Monday, January 31, 2011

The Federal Reserve's Failure to Supervise

Sometimes, the way to solve a problem is to question your assumptions. That's a lesson the Federal Reserve should take from the Financial Crisis Inquiry Commission's Final Report. There's an interesting tidbit on p. 54, which quotes a former senior Fed staff member as writing, "Supervisors understood that forceful and proactive supervision, especially early intervention before management weaknesses were reflected in poor financial performance, might be viewed as i) overly-intrusive, burdensome, and heavy-handed, ii) an undesirable constraint on credit availability, or iii) inconsistent with the Fed's public posture." In other words, when a bank was making profits, especially lots of profits, regulatory staff were supposed to hold back.

This is exactly wrong. Undergraduate level economics teaches that any high degree of profitability should be ironed out by competitive forces in the market. Thus, the existence of high profitability may be a sign that something less than entirely desirable may be happening. The bank might be taking a lot of risk (remember that risk comes with reward), such as by underwriting mortgage loans to people whose documented ability to repay is skimpy or nonexistent. Or the bank may be doing something illegal. Fraud, manipulation and other illegal conduct can be immensely profitable. That's why there are so many financial shenanigans. High profitability is a yellow flag, indicating that increased regulatory scrutiny is warranted.

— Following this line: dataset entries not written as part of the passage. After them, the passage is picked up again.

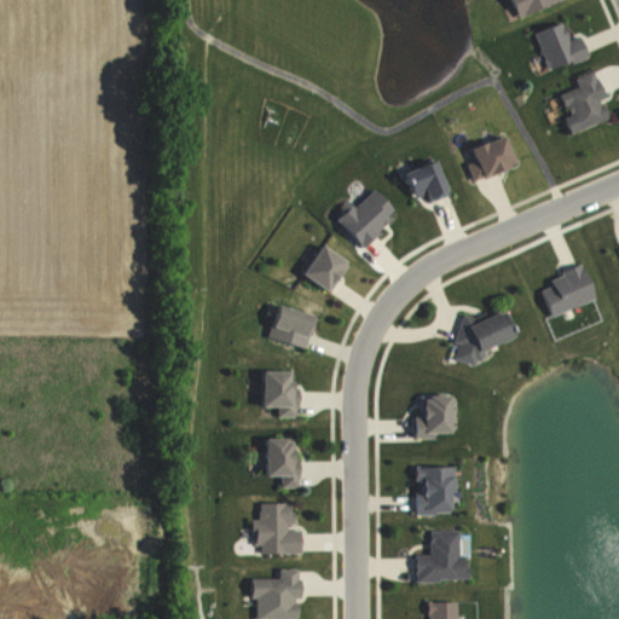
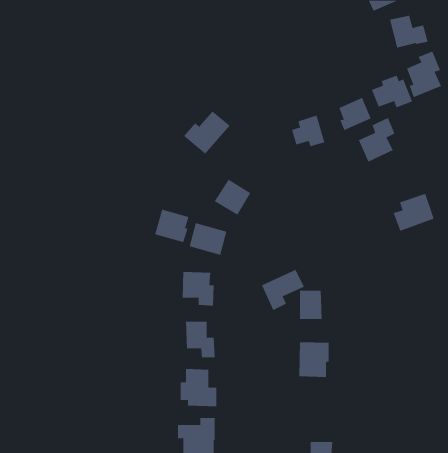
building: none -> [371,75,413,108]
building: none -> [358,117,395,162]
building: [334,189,398,248] -> [183,111,230,154]
building: none -> [154,209,189,243]
building: [453,311,513,368] -> [261,269,305,311]
building: [417,531,470,580] -> none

Requiring staff members to hold back until a bank's financial performance has nosedived, as the Fed apparently did, is tantamount to fiddling until disasters burst forth and wreak a full measure of havoc and collateral damage. No glory is attained when the cavalry charges over the hill after the wagon train has been massacred.

The FCIC final report also notes, on p. xvii, that in 1980, the financial sector earned 15% of total corporate profits in America. This figure grew to 27% by 2006. This sustained rise in profitability is another yellow flag. It could indicate a sustained increase in risk levels (uh, duh). Or it could be a sign of illegal behavior. Either way, a sustained rise in profitability should have been seen as a reason for greater regulatory alertness.

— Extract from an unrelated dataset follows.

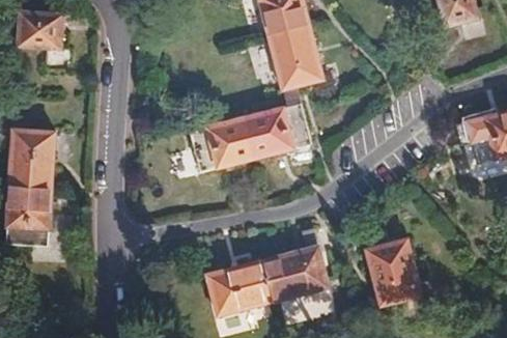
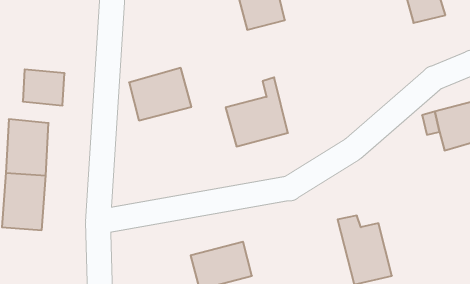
building: [19,12,63,51] -> [23,69,65,105]
building: [266,24,321,89] -> none
building: [189,117,255,173] -> [129,68,191,120]
building: [262,229,328,297] -> none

Sustained elevated profitability might also indicate cartelization, with large, powerful banks extracting outsized profits by dominating markets. This is also undesirable, as greater oligopoly power would reduce the benefits of competition. Regulators should be vigilant against a shift toward concentration in market power.

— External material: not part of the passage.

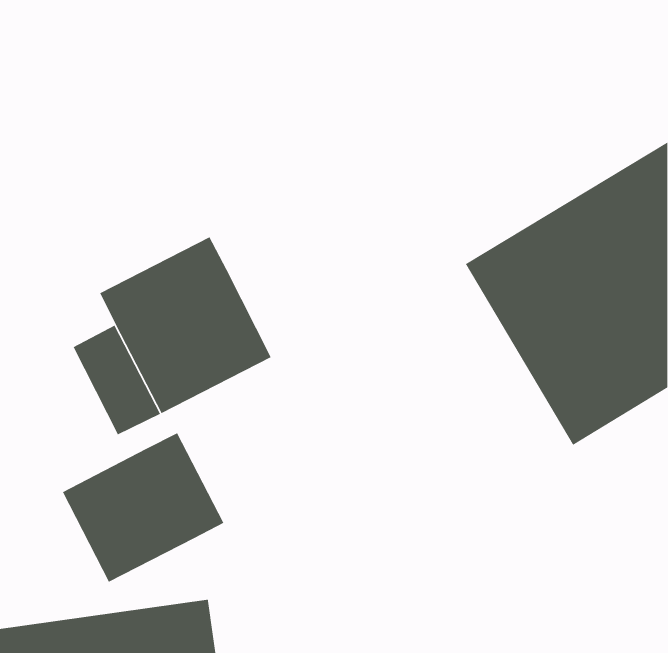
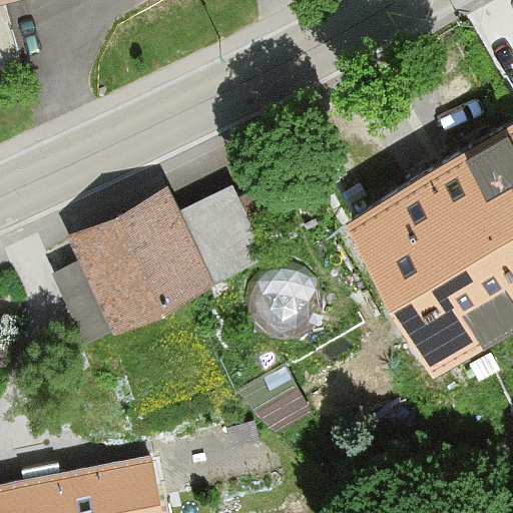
building: none -> [172,187,271,288]
building: [62,432,224,583] -> none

The Fed appears to have viewed bank profitability as desirable. Better financial performers would presumably be more stable and less likely to collapse, which would reduce the Fed's worries. But we now know that the sustained increase in bank profitability resulted from high risk and sometimes illegal conduct that exacerbated the instability of the financial sector, ultimately leading to the crisis of 2007-08.

It may be counter-intuitive for regulators to scrutinize their regulatees more closely when the latter are reporting rosier financial performance. But greater profitability is a yellow flag, and perhaps a red flag, for serious problems. Regulators are not supposed to be cheerleaders for management, nor are they supposed to relax when the regulated industry is prosperous. They must apply unrelenting skepticism, 24/7. The history of financial crises preceding the creation of the Federal Reserve well-document that markets are not invariably self-correcting or self-regulating. That's why the Fed was created. One of the root causes of financial bubbles is too much credulity. The civil servants charged with preventing these disasters should never add to the credulity.